The idea is to add new opcodes to avoid instantiation of BoundMethods. The patch only affects method calls of Python functions with positional arguments.

I'm working on the attached patch in this repo: https://github.com/1st1/cpython/tree/call_meth2

If the patch gets accepted, I'll update it with the docs etc.

Performance Improvements

Method calls in micro-benchmarks are 1.2x faster:

call_method

Avg: 0.330371 -> 0.281452: 1.17x faster

call_method_slots

Avg: 0.333489 -> 0.280612: 1.19x faster

call_method_unknown

Avg: 0.304949 -> 0.251623: 1.21x faster

Improvements in mini-benchmarks, such as Richards are less impressive, I'd say it's 3-7% improvement. The full output of benchmarks/perf.py is here: https://gist.github.com/1st1/e00f11586329f68fd490

When the full benchmarks suite is run, some of them report that they were slow. When I ran them separately several times, they all show no real slowdowns. It's just some of them (such as nbody) are highly unstable.

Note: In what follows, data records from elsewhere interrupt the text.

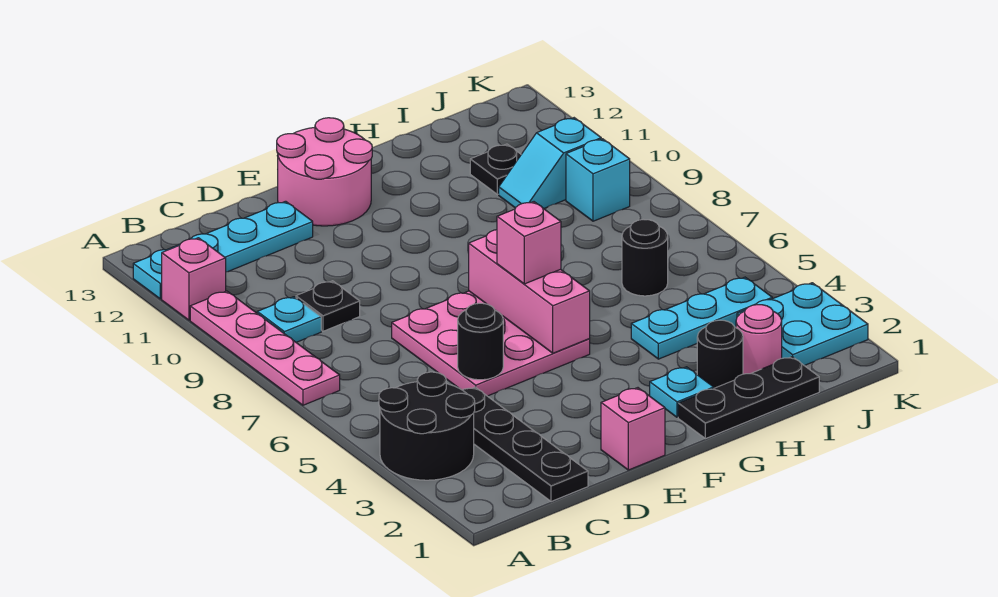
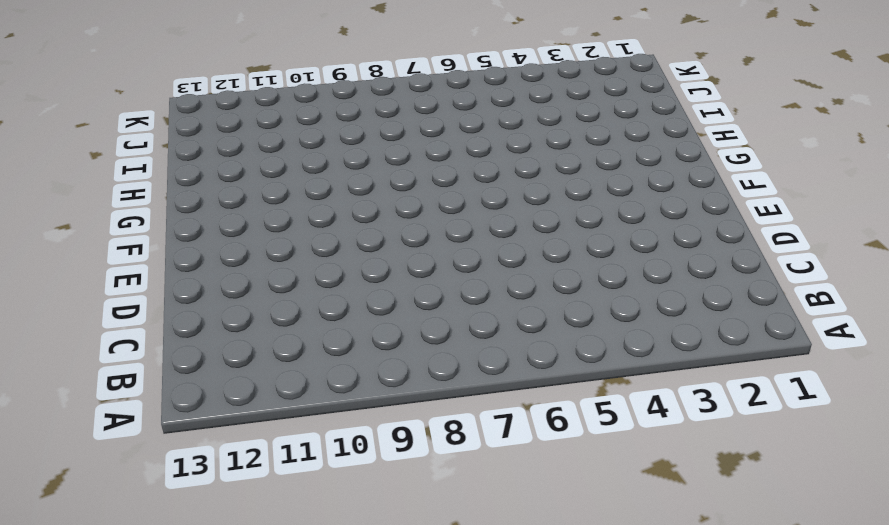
none -> black round brick A3:B4 level 1
none -> pink plate A7:A10 level 1
none -> pink brick A11 level 1

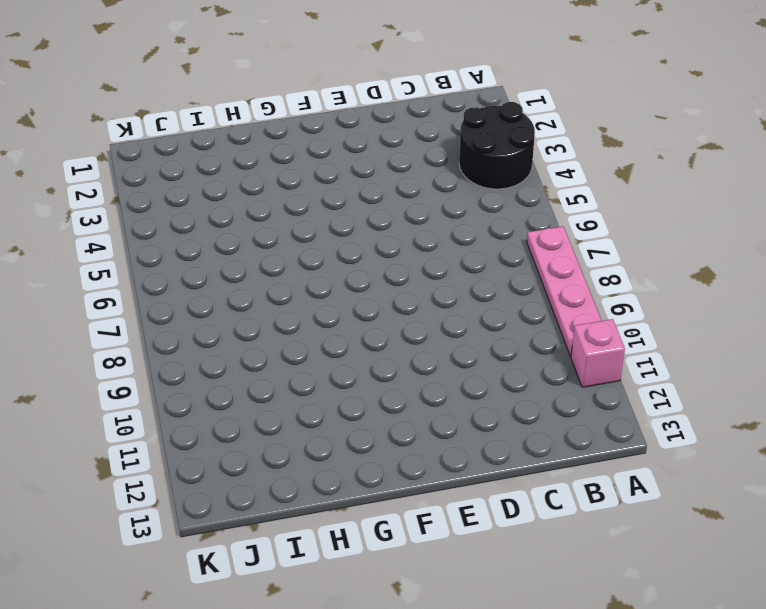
none -> cyan plate A12:D12 level 1
none -> cyan plate B9 level 1
none -> black plate C1:C4 level 1

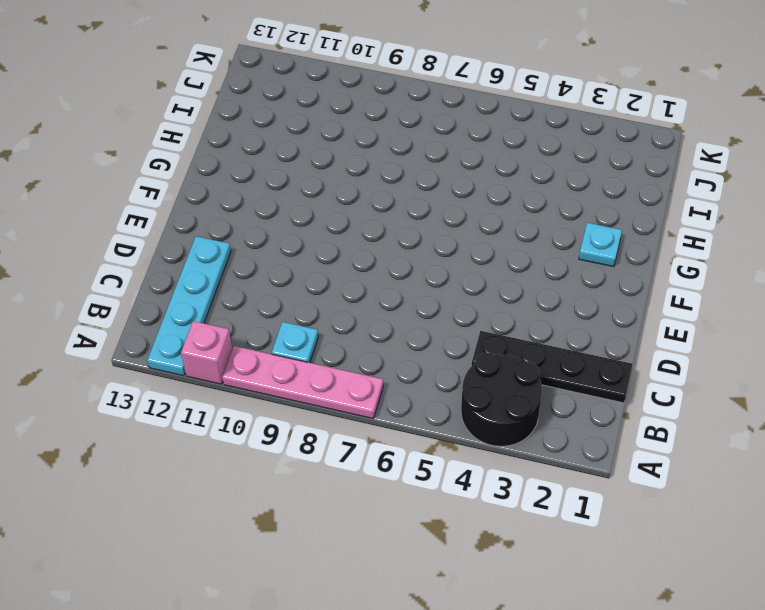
none -> black plate C9 level 1
none -> pink plate D5:F7 level 1
none -> pink brick E1 level 1

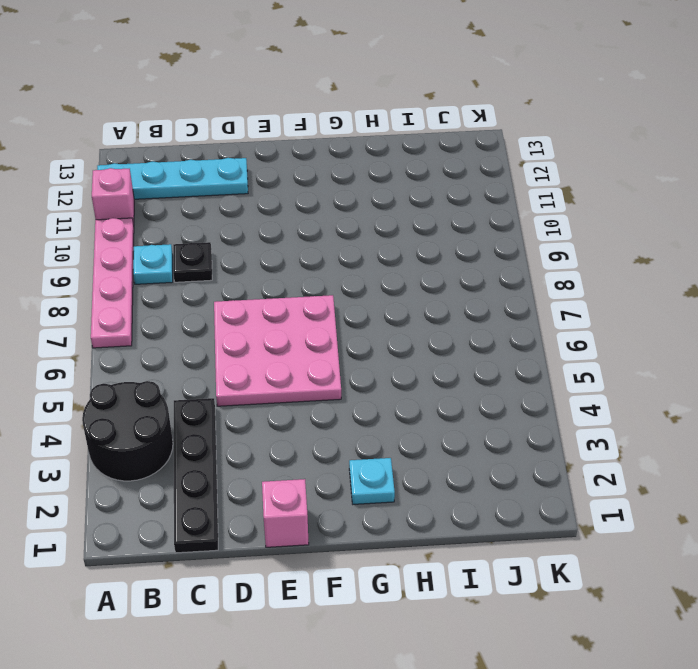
none -> pink round brick E12:F13 level 1
none -> black plate G1:I1 level 1
none -> black round brick H2 level 1

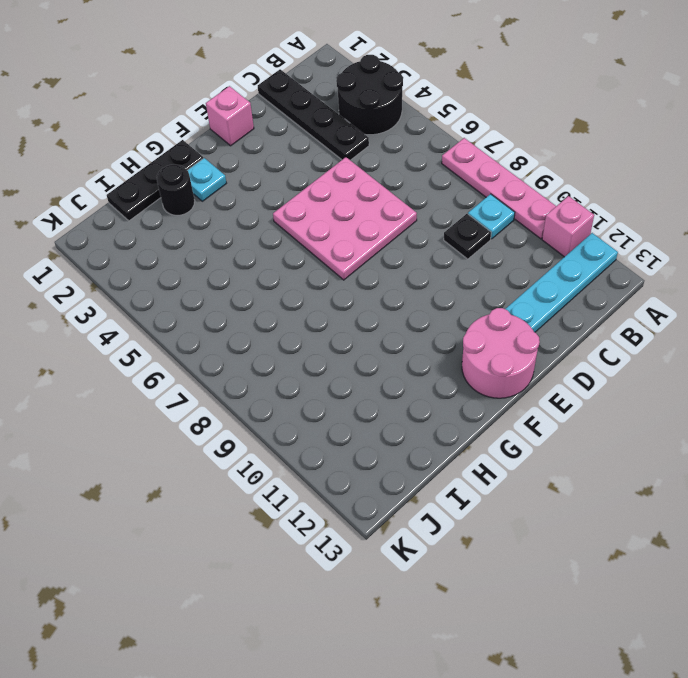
none -> cyan plate H4:J4 level 1
none -> pink round brick I2 level 1
none -> black round brick I6 level 1

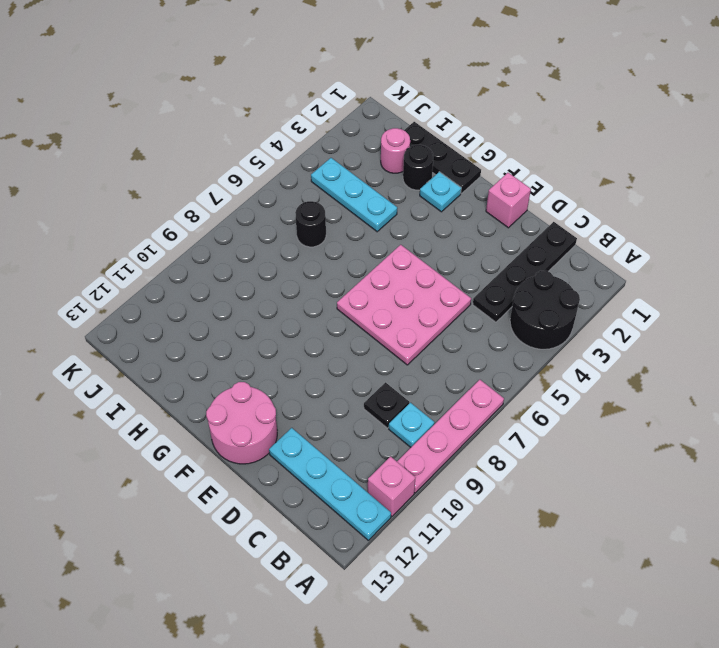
none -> cyan slope I10:J10 level 1 top J
none -> black plate I11 level 1
none -> cyan plate J2:K3 level 1

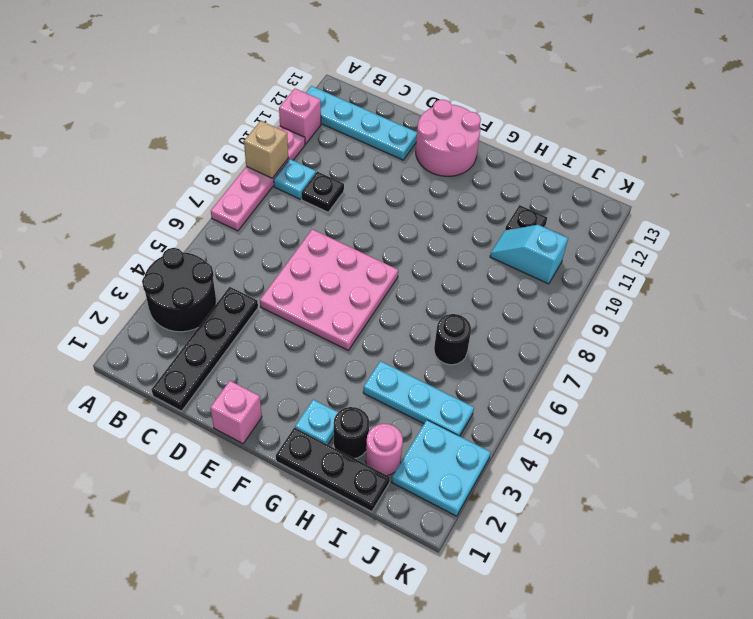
tan brick A9 level 2 -> none
none -> cyan brick J9 level 1
none -> black round brick D5 level 2
none -> pink brick F5:F7 level 2

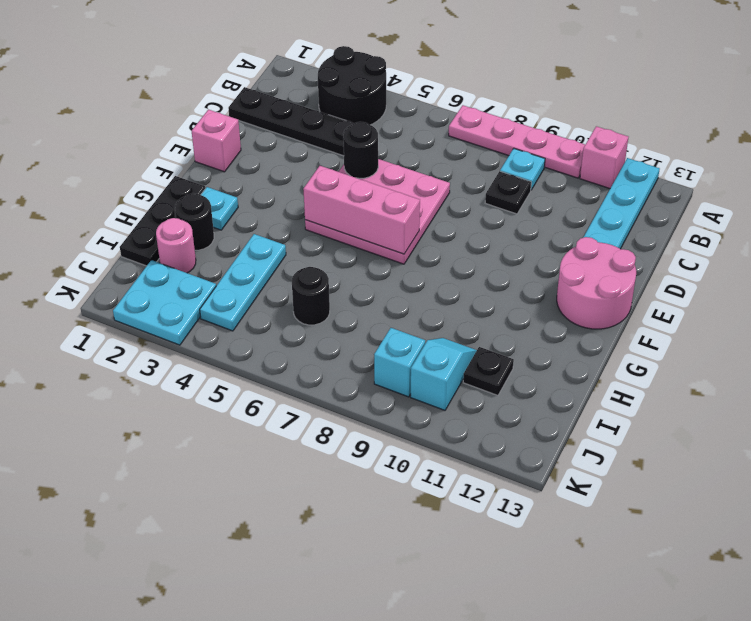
none -> pink brick F6 level 3

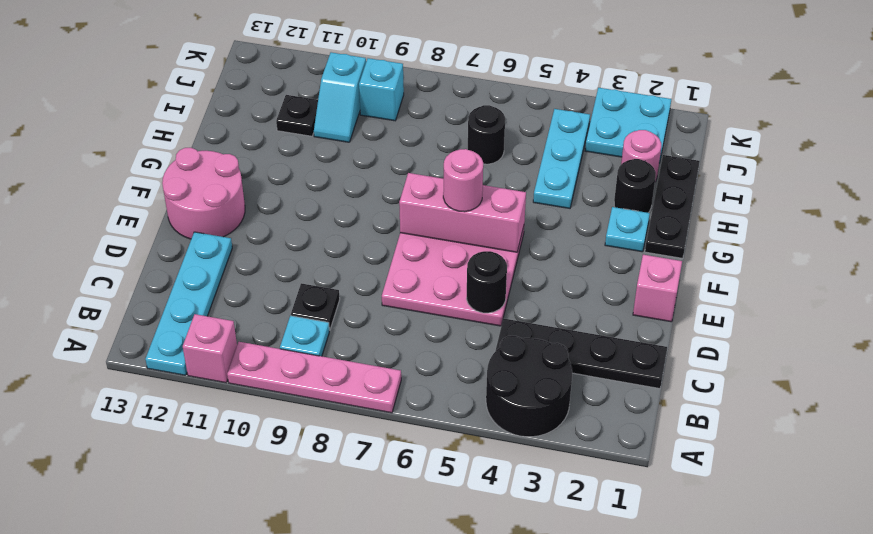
pink round brick F6 level 3 -> pink brick F6 level 3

It's actually possible to improve the performance another 1-3% if we fuse __PyObject_GetMethod with ceval/LOAD_METHOD code. I've tried this here: https://github.com/1st1/cpython/tree/call_meth4, however I don't like to have so many details of object.c into ceval.c.

Changes in the Core

Two new opcodes are added -- LOAD_METHOD and CALL_METHOD. Whenever compiler sees a method call "obj.method(..)" with positional arguments it compiles it as follows:

LOAD_FAST(obj) LOAD_METHOD(method) {call arguments} CALL_METHOD

LOAD_METHOD implementation in ceval looks up "method" on obj's type, and checks that it wasn't overridden in obj.dict. Apparently, even with the dict check this is still faster then creating a BoundMethod instance etc.

If the method is found and not overridden, LOAD_METHOD pushes the resolved method object, and 'obj'. If the method was overridden, the resolved method object and NULL are pushed to the stack.

CALL_METHOD then looks at the two stack values after call arguments. If the first one isn't NULL, it means that we have a method call.

Why CALL_METHOD?

It's actually possible to hack CALL_FUNCTION to support LOAD_METHOD. I've tried this approach in https://github.com/1st1/cpython/tree/call_meth3. It looks like that adding extra checks in CALL_FUNCTION have negative impact on many benchmarks. It's really easier to add another opcode.

Why only pure-Python methods?

LOAD_METHOD atm works only with methods defined in pure Python. C methods, such as list.append are still wrapped into a descriptor, that creates a PyCFunction object on each attribute access. I've tried to do that in https://github.com/1st1/cpython/tree/call_cmeth. It does impact C method calls in a positive way, although my implementation is very hacky. It still uses LOAD_METHOD and CALL_METHOD opcodes, so my idea is to consider merging this patch first, and then introduce the necessary refactoring of PyCFunction and MethodDesctiptors in a separate issue.

Why only calls with positional arguments?

As showed in "Why CALL_METHOD?", making CALL_FUNCTION to work with LOAD_METHOD slows it down. For keyword and var-arg calls we have three more opcodes -- CALL_FUNCTION_VAR, CALL_FUNCTION_KW, and CALL_FUNCTION_VAR_KW. I suspect that making them work with LOAD_METHOD would slow them down too, which will probably require us to add three (!) more opcodes for LOAD_METHOD.

And these kind of calls require much more overhead anyways, I don't expect them to be as optimizable as positional arg calls.